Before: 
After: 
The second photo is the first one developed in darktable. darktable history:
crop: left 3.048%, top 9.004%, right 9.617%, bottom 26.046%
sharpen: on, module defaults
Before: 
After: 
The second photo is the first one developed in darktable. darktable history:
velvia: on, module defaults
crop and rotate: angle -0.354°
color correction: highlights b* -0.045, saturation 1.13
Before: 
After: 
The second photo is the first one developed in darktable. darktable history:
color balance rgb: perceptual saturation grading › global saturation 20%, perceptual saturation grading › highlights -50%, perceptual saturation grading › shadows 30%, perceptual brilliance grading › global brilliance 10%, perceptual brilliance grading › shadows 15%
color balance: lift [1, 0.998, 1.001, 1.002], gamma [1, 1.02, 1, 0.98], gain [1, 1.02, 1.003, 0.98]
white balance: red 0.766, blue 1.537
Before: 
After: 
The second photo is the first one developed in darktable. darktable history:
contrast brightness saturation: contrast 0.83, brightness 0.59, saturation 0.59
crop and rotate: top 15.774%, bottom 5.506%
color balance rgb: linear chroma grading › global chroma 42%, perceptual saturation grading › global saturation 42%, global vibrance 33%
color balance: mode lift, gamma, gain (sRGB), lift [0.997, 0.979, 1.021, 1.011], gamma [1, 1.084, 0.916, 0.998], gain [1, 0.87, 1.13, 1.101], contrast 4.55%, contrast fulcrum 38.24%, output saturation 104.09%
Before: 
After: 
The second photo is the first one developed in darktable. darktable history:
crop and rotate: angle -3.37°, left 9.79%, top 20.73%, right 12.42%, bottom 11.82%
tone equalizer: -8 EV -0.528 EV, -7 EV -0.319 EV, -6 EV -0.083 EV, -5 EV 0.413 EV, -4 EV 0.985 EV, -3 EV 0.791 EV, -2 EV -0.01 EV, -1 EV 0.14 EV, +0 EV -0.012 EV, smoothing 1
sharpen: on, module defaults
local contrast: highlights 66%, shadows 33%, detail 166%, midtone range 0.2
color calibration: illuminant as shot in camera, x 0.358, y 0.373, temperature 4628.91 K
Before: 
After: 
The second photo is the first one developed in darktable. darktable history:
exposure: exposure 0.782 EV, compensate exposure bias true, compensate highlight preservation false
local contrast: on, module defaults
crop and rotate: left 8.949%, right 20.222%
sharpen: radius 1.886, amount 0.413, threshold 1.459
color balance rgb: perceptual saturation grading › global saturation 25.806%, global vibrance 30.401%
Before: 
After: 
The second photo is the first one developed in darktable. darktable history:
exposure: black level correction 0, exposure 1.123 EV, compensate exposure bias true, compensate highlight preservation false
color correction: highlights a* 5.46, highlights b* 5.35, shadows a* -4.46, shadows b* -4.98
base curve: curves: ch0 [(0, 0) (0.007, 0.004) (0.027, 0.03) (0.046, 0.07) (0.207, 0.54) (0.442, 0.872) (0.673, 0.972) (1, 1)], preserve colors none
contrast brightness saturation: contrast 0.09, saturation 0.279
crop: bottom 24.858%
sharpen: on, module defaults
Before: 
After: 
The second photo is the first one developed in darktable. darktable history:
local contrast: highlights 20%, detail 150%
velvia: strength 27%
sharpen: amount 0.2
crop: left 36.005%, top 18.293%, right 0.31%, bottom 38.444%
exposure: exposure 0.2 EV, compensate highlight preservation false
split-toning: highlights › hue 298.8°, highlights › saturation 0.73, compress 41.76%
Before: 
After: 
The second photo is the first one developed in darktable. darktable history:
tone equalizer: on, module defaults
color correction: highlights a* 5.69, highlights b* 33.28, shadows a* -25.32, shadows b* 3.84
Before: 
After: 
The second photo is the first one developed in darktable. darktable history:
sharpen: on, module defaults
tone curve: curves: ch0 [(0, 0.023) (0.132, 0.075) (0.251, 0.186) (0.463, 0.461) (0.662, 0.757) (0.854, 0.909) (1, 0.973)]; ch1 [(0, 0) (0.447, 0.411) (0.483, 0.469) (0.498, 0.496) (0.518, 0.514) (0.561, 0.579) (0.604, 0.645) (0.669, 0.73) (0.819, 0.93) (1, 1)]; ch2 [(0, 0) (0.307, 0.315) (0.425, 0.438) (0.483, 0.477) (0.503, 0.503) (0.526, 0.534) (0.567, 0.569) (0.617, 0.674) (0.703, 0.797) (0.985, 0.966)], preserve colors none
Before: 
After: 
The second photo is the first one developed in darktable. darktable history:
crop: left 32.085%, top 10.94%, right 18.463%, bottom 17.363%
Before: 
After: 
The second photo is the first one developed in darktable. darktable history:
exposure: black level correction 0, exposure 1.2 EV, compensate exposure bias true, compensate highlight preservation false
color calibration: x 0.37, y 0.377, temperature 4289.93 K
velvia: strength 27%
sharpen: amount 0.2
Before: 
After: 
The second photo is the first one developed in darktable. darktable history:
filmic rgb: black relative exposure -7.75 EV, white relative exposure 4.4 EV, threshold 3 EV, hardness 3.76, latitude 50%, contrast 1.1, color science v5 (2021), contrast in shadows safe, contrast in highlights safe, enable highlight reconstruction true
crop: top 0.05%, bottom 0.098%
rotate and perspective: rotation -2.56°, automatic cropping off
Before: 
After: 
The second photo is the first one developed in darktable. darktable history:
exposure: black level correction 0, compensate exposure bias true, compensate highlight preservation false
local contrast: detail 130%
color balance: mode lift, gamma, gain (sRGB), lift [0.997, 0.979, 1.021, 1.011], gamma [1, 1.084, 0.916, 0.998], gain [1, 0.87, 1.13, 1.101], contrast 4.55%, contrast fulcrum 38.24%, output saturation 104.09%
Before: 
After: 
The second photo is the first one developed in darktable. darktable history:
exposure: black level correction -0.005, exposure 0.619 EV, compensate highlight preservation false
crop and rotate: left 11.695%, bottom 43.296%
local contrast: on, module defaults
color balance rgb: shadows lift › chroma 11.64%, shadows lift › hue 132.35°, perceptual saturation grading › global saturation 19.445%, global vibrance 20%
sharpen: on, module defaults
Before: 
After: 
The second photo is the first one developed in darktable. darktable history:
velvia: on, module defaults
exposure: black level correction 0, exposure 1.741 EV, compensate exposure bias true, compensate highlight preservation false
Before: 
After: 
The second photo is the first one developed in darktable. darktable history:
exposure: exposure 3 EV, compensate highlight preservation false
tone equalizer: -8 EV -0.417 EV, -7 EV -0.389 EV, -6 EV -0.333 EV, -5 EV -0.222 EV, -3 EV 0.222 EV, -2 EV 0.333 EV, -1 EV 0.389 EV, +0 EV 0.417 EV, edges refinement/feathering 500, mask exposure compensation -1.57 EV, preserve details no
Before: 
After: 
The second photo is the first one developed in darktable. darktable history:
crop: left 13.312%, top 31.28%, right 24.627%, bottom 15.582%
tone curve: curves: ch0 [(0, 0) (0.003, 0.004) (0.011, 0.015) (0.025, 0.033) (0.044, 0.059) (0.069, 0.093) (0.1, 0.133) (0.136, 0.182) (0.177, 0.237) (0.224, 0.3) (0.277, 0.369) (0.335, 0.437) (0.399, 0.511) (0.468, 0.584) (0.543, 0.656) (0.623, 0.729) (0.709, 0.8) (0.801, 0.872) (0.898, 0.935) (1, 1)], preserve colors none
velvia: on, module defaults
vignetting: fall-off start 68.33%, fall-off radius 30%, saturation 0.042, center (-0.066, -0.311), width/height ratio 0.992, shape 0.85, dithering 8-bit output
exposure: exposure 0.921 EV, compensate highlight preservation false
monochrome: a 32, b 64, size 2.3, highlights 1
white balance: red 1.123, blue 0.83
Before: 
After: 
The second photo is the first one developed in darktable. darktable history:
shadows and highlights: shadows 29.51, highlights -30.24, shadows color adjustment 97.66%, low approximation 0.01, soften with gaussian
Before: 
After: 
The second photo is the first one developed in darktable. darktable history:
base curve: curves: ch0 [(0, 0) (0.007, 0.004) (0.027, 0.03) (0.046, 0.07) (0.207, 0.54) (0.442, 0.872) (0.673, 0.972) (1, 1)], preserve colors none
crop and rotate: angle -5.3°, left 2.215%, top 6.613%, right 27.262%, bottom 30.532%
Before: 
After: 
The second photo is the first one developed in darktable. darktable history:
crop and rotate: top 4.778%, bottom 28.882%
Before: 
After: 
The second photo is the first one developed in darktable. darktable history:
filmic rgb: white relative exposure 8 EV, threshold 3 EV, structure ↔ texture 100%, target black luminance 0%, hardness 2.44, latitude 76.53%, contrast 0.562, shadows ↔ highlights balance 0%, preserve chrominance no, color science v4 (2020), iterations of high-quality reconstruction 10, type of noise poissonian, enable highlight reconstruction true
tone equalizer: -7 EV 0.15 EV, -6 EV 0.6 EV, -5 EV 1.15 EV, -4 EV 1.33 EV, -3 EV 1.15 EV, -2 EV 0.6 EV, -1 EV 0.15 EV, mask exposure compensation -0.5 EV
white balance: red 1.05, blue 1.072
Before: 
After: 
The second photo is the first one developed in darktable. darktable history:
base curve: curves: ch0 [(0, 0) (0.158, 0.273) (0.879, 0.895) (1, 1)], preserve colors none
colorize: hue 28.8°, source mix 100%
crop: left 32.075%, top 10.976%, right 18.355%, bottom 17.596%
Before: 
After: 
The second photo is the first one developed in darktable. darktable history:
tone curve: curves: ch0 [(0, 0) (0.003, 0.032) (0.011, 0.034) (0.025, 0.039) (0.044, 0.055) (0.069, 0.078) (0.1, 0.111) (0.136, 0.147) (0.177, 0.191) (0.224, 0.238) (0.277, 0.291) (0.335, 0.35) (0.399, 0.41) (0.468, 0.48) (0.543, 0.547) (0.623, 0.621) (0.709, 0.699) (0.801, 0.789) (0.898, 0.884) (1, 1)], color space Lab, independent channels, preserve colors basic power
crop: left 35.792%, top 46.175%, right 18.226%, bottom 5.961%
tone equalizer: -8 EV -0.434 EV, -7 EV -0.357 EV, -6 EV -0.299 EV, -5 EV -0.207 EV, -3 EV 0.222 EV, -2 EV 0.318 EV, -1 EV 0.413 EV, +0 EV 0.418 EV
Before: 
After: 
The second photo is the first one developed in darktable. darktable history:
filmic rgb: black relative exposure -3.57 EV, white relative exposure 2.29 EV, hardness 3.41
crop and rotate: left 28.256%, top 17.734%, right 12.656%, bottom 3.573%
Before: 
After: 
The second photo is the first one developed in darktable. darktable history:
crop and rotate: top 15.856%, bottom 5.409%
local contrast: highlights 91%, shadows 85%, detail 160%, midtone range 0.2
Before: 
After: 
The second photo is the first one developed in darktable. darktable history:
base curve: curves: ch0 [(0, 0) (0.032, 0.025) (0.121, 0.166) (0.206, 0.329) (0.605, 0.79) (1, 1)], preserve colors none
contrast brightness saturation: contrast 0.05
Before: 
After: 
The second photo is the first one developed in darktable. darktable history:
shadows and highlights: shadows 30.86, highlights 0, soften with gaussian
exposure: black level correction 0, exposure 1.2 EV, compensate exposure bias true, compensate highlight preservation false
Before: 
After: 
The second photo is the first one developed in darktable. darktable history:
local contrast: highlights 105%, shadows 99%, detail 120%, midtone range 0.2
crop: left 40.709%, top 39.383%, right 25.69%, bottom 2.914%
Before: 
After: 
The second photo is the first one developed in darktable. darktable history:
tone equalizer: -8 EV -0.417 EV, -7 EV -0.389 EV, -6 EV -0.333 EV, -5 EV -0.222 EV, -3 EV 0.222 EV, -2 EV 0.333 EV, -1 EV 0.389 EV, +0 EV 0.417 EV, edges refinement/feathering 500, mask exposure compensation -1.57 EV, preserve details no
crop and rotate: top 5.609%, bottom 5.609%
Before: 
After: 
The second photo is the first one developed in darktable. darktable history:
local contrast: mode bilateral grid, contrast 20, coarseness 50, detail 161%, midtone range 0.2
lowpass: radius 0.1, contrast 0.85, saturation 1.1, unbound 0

_Given exercise_: Update the listing from its first line through the line containing "color calibration: illuminant", changing every "developed" to "processed" and leaving everything else as is.

_Solution for this exercise_:
Before: 
After: 
The second photo is the first one processed in darktable. darktable history:
crop: left 3.048%, top 9.004%, right 9.617%, bottom 26.046%
sharpen: on, module defaults
Before: 
After: 
The second photo is the first one processed in darktable. darktable history:
velvia: on, module defaults
crop and rotate: angle -0.354°
color correction: highlights b* -0.045, saturation 1.13
Before: 
After: 
The second photo is the first one processed in darktable. darktable history:
color balance rgb: perceptual saturation grading › global saturation 20%, perceptual saturation grading › highlights -50%, perceptual saturation grading › shadows 30%, perceptual brilliance grading › global brilliance 10%, perceptual brilliance grading › shadows 15%
color balance: lift [1, 0.998, 1.001, 1.002], gamma [1, 1.02, 1, 0.98], gain [1, 1.02, 1.003, 0.98]
white balance: red 0.766, blue 1.537
Before: 
After: 
The second photo is the first one processed in darktable. darktable history:
contrast brightness saturation: contrast 0.83, brightness 0.59, saturation 0.59
crop and rotate: top 15.774%, bottom 5.506%
color balance rgb: linear chroma grading › global chroma 42%, perceptual saturation grading › global saturation 42%, global vibrance 33%
color balance: mode lift, gamma, gain (sRGB), lift [0.997, 0.979, 1.021, 1.011], gamma [1, 1.084, 0.916, 0.998], gain [1, 0.87, 1.13, 1.101], contrast 4.55%, contrast fulcrum 38.24%, output saturation 104.09%
Before: 
After: 
The second photo is the first one processed in darktable. darktable history:
crop and rotate: angle -3.37°, left 9.79%, top 20.73%, right 12.42%, bottom 11.82%
tone equalizer: -8 EV -0.528 EV, -7 EV -0.319 EV, -6 EV -0.083 EV, -5 EV 0.413 EV, -4 EV 0.985 EV, -3 EV 0.791 EV, -2 EV -0.01 EV, -1 EV 0.14 EV, +0 EV -0.012 EV, smoothing 1
sharpen: on, module defaults
local contrast: highlights 66%, shadows 33%, detail 166%, midtone range 0.2
color calibration: illuminant as shot in camera, x 0.358, y 0.373, temperature 4628.91 K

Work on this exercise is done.